Perhaps a significant number of patients in these acute physical ill-health scenarios are unlikely to be deprived of their liberty because of the Ferreira decision, which the draft Code describes as follows:

“Medical treatment for physical health problems
12.77 A deprivation of liberty will not occur if the person is treated for a physical illness and the treatment is given under arrangements that are the same as would have been in place for a person who did not have a mental disorder. In other words, the restrictions on the person are caused by physical health problems and the treatment being provided. The root cause of any loss of liberty is the physical condition, not any restrictions imposed by others (for instance health and care professionals). This approach should be applied to any form of medical treatment for physical health problems and in whatever setting the treatment is being delivered. It should not be limited to hospital settings, but could include any setting where medical treatment is being provided.”

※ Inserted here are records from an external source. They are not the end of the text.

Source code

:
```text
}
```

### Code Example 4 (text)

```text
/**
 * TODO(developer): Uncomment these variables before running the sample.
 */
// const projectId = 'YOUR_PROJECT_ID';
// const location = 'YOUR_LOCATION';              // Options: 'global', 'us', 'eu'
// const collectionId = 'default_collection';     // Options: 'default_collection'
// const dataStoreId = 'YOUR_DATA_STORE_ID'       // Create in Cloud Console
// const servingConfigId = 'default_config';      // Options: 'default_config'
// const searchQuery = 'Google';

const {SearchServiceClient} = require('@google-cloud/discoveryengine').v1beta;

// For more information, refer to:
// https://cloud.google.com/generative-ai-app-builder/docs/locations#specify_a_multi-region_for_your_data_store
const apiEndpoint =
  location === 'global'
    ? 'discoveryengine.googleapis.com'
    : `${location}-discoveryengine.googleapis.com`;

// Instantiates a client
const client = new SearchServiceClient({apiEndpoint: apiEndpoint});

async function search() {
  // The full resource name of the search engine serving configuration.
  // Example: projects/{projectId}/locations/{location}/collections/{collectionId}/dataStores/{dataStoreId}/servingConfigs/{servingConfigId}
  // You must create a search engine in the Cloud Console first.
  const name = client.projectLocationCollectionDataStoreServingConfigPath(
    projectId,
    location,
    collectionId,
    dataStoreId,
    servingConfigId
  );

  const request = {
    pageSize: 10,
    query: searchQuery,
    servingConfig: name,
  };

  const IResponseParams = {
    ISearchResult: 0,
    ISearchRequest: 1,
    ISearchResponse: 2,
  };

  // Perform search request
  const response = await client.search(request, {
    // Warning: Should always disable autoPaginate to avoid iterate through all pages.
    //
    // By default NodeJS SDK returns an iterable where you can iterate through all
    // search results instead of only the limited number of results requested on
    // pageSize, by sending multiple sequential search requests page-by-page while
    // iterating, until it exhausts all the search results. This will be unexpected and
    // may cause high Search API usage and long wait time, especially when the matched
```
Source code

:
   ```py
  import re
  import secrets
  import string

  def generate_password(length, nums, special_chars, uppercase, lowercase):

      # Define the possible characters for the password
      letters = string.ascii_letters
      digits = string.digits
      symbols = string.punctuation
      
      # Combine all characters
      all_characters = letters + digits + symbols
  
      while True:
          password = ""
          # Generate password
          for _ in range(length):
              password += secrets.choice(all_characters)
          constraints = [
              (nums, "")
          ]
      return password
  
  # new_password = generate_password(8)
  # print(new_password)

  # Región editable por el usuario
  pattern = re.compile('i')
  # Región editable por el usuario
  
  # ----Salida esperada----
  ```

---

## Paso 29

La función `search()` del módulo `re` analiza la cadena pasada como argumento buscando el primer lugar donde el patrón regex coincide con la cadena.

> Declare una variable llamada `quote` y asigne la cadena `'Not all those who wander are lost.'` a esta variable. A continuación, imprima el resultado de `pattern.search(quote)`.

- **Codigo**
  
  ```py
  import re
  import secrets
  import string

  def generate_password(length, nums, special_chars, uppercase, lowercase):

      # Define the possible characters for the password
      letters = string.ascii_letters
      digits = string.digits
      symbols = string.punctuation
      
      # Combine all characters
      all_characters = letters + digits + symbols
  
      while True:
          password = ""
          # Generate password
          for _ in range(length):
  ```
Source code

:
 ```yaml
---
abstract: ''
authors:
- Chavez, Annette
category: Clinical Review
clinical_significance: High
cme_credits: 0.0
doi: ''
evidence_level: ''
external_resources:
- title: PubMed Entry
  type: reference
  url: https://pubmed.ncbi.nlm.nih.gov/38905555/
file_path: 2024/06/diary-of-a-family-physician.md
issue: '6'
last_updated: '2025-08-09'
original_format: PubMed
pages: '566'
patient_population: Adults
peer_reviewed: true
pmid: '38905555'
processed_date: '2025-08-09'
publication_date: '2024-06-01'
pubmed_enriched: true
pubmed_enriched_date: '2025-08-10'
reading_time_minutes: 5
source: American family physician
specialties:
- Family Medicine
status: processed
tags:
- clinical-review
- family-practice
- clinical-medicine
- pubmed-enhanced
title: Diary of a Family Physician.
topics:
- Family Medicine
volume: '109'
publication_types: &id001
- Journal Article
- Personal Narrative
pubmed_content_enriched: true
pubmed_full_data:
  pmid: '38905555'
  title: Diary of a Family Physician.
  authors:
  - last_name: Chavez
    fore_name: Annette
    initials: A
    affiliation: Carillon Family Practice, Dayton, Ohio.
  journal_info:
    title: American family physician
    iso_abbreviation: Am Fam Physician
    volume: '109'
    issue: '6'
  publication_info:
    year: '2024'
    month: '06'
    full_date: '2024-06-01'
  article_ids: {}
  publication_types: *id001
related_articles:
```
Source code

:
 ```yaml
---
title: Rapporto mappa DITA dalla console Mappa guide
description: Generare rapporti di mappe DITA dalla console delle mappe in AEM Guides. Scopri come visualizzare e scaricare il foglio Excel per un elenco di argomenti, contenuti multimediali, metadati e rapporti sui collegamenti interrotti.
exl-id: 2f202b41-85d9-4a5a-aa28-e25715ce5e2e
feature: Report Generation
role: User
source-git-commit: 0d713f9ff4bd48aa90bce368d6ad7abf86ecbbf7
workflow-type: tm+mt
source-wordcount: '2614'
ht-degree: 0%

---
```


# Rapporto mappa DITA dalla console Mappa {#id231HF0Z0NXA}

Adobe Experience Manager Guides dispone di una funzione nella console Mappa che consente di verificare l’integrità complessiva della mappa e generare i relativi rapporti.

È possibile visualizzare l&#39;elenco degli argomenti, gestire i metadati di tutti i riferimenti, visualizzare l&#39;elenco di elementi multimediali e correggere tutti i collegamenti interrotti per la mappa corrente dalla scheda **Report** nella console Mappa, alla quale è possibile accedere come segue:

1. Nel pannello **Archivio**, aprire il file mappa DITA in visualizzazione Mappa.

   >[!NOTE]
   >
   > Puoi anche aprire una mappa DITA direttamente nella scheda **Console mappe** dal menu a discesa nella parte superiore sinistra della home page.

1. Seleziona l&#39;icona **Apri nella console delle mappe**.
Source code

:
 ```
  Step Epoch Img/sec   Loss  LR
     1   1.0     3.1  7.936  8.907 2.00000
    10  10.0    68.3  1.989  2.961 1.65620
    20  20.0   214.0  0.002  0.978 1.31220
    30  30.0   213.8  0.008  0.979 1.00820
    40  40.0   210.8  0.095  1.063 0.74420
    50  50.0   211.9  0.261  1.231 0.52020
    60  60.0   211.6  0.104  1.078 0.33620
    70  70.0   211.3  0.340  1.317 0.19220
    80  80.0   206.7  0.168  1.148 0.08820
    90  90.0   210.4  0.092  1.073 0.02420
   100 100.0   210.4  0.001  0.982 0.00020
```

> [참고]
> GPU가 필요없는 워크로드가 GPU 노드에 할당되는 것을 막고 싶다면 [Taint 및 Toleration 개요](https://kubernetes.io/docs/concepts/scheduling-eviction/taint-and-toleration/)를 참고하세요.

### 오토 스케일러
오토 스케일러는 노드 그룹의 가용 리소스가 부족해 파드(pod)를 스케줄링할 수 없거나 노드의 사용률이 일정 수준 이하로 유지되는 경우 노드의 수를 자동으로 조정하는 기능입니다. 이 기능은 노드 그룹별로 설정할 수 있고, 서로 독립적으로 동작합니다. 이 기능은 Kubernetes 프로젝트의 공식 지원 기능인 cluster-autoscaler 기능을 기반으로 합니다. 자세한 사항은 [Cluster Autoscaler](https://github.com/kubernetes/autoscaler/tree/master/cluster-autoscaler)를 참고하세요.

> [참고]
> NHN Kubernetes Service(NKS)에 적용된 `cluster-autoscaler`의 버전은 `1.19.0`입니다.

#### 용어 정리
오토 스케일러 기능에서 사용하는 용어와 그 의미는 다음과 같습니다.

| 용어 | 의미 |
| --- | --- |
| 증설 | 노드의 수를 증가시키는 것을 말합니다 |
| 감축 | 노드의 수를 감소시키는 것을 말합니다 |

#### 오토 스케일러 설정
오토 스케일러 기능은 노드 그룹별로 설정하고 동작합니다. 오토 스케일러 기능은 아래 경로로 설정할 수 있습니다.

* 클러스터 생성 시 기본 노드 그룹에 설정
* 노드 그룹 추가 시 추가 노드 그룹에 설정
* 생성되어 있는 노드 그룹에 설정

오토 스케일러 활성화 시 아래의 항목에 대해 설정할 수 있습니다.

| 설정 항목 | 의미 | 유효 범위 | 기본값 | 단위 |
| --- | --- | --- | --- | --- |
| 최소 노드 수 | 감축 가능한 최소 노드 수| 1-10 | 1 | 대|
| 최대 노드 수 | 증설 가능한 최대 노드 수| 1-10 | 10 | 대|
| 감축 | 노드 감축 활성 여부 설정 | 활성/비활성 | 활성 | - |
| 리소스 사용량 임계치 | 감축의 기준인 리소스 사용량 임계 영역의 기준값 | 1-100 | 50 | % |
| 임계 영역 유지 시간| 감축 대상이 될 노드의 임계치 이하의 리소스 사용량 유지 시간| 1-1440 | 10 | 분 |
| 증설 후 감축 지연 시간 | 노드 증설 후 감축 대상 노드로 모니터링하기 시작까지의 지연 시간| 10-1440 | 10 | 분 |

One can well understand why acute hospitals are routinely triggering urgent authorisations to avoid the risk of legal liability. But if staff can develop the confidence to distinguish ‘a Ferreira’ (no safeguards required) from a ‘DOL’ (safeguards required), that would avoid unnecessary requests being made.

The way forward
In conclusion, LPS-not-to-be would have provided more people with watered down safeguards whereas the LPS-as-is (aka DoLS 2.0) provides better safeguards but the challenge is enabling more people to secure them. They provide statutory time limits to prevent arbitrary detention. Everyone is entitled to an independent periodic check, whether from a BIA or a judge. The focus now should be on how best to deal with the demand justly and at proportionate cost. We should take our steer from the factors in the Court of Protection Rules and better enhance the use of current resources, whilst justifiably demanding more from the change in government priorities.